Il est loquace, à l’audience correctionnelle du tribunal de Moulins, mercredi 2 octobre. Le prévenu de 21 ans se fait même porte-parole spontané de ses codétenus de la maison d’arrêt de Moulins-Yzeure.
Le 24 juin 2024, une quarantaine d’entre eux refuse de réintégrer les cellules. Pour la pénitentiaire, c’est une mutinerie, qui a notamment demandé la venue des équipes régionales d'intervention et de sécurité (Eris) de Lyon, mais aussi de Paris, pour que tout ce petit monde rentre, « dans le calme certes, mais avec l’usage de la force et c’est tout sauf anodin », souligne la procureure.
Des détenus refusent de regagner leurs cellules à la maison d'arrêt de Moulins-Yzeure
Les revendications : « On souhaitait avoir davantage de viande, voir les transferts facilités et davantage d’activités », détaille le prévenu, profitant de l’audience telle une tribune.
« On est enfermés 22 heures sur 24, si on part pas en promenade, c’est 24 heures sur 24. Il y en a qui voient leurs demandes de travail et d’activité refusées, comment faire pour prouver leur souhait de réinsertion ?
Ironie de la présidente du tribunal : « Vous avez un avenir dans la communication, monsieur, vous vous débrouillez bien. Mais il y a sans doute d’autres manières de revendiquer que de se mutiner, de dégrader.
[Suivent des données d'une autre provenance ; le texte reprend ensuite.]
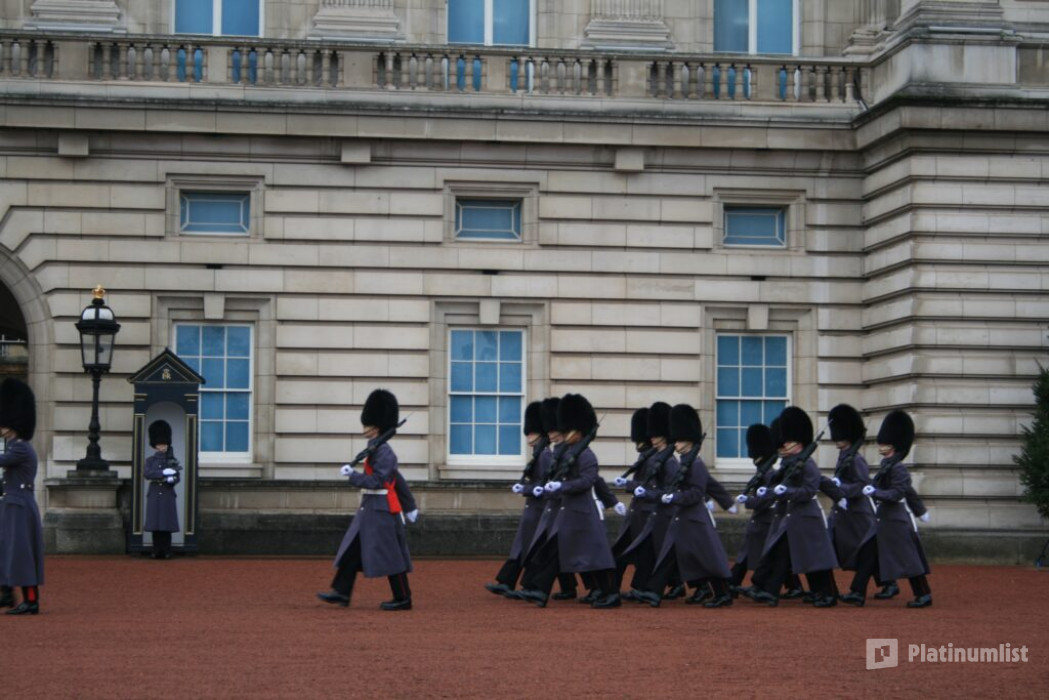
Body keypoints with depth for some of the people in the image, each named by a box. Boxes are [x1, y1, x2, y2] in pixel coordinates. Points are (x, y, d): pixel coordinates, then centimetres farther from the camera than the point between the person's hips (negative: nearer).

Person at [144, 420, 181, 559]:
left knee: (167, 525, -3)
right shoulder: (150, 460, 7)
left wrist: (171, 480, -21)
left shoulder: (172, 460, 8)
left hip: (168, 495, 0)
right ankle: (157, 551, 2)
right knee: (155, 525, -1)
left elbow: (177, 478, 3)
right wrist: (164, 472, -18)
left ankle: (166, 552, 0)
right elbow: (146, 473, -11)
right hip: (154, 495, 0)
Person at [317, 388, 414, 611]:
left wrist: (352, 475, -17)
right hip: (369, 509, 10)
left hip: (381, 510, -10)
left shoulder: (383, 452, -16)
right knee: (352, 550, 9)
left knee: (390, 555, -4)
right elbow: (398, 480, 20)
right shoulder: (376, 449, 14)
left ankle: (403, 599, 3)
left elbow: (377, 482, -23)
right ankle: (341, 592, 11)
Une partie du grillage a été abîmée et un préau a été incendié, ce sont des coûts pour la société ».
Le prévenu ne se démonte pas : « Je vais payer. Mais comment faire pour se faire entendre, quoi qu’on fasse, on est toujours perdants ».
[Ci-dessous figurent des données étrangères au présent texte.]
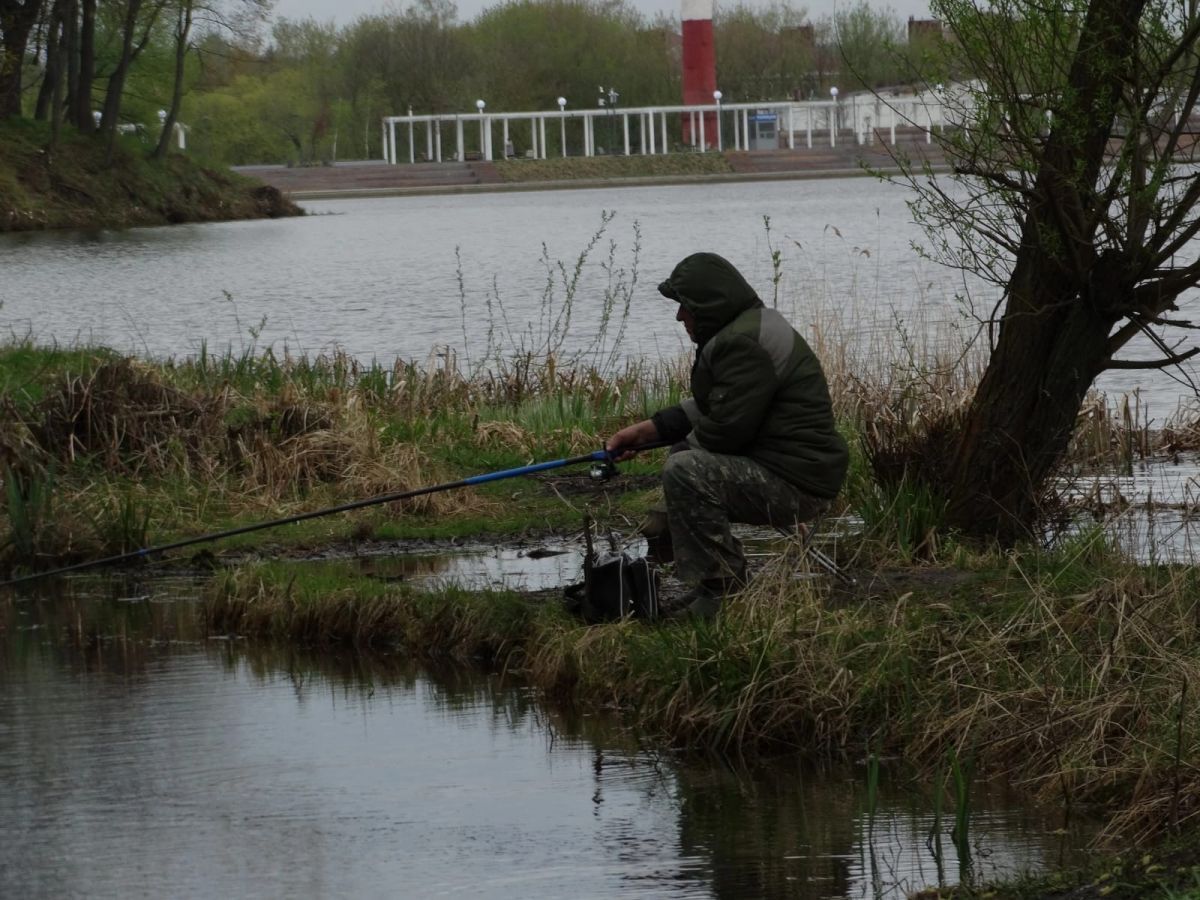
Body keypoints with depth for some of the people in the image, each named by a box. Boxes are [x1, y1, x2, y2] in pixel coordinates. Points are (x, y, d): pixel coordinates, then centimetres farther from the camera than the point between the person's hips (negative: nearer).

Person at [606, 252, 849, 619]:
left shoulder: (744, 344, -21)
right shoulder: (745, 330, 16)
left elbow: (727, 427, -23)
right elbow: (706, 408, 23)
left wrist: (690, 438, 0)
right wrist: (644, 430, 15)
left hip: (797, 483, -12)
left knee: (685, 472, -25)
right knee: (682, 454, 27)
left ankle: (724, 595, -18)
Réponse : « Déjà, on évite la détention. Vous êtes jeune et vous avez déjà un passif [vols avec violences et stupéfiants, dont une dernière peine ferme de trois ans, NDLR]. Vous avez mieux à faire ».
Des allers-retours derrière le grillageLui et un autre détenu étaient accusés d’avoir fait sauter quatre gros rivets qui tiennent une partie du grillage d’enceinte de la cour de promenade, puis d’avoir écarté le grillage. « Sur les images, on vous voit sortir dans une “zone neutre” et revenir. Vous faites plusieurs allers et retours ».
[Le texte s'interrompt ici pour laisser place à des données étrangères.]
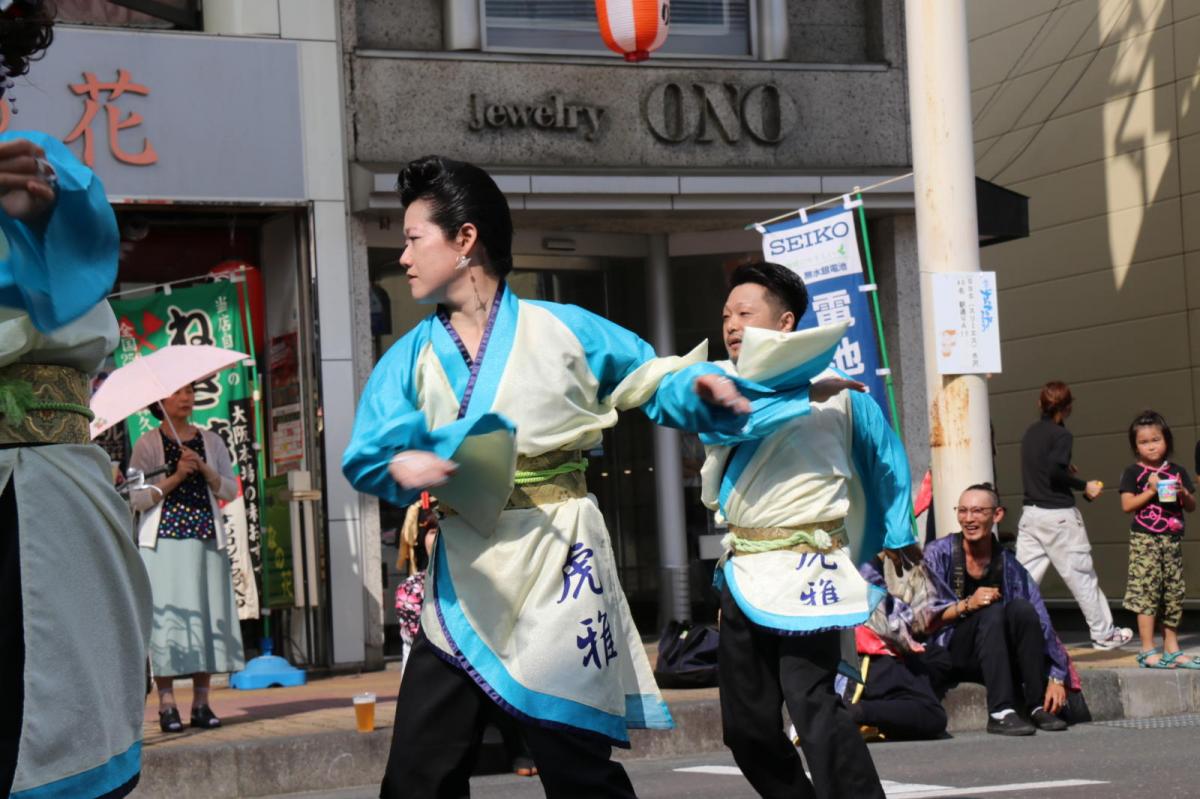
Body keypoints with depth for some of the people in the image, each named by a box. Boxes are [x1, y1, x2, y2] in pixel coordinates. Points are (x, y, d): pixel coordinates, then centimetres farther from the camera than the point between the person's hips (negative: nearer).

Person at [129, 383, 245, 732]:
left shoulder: (211, 441, 13)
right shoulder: (148, 445, 3)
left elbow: (231, 490, 8)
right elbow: (137, 498, -5)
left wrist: (205, 471, -8)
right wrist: (175, 476, -13)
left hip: (207, 539, 3)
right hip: (163, 541, -3)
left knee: (206, 616, 0)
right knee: (165, 616, -8)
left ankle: (201, 702, 6)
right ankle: (167, 703, -4)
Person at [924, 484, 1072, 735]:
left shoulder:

Hypothèse de la procureure : « Aller récupérer des colis ? », « une volonté de s’évader ? ». Le prévenu balaie les hypothèses (« je cherchais des cailloux »). On ne saura pas ce qu’il trafiquait, la fumée de l’incendie du préau empêchant de voir tout ce qui se tramait.
Suite à cette mutinerie, le jeune homme est allé en quartier disciplinaire. Son acolyte a vu ses demandes de remise de peine refusées, sans aucun aménagement. Lui a écopé de deux mois de prison supplémentaires (six mois requis) et l’obligation de rembourser les frais de réparation : 146,40 €. Et les revendications n’ont « pas abouti », admet le détenu.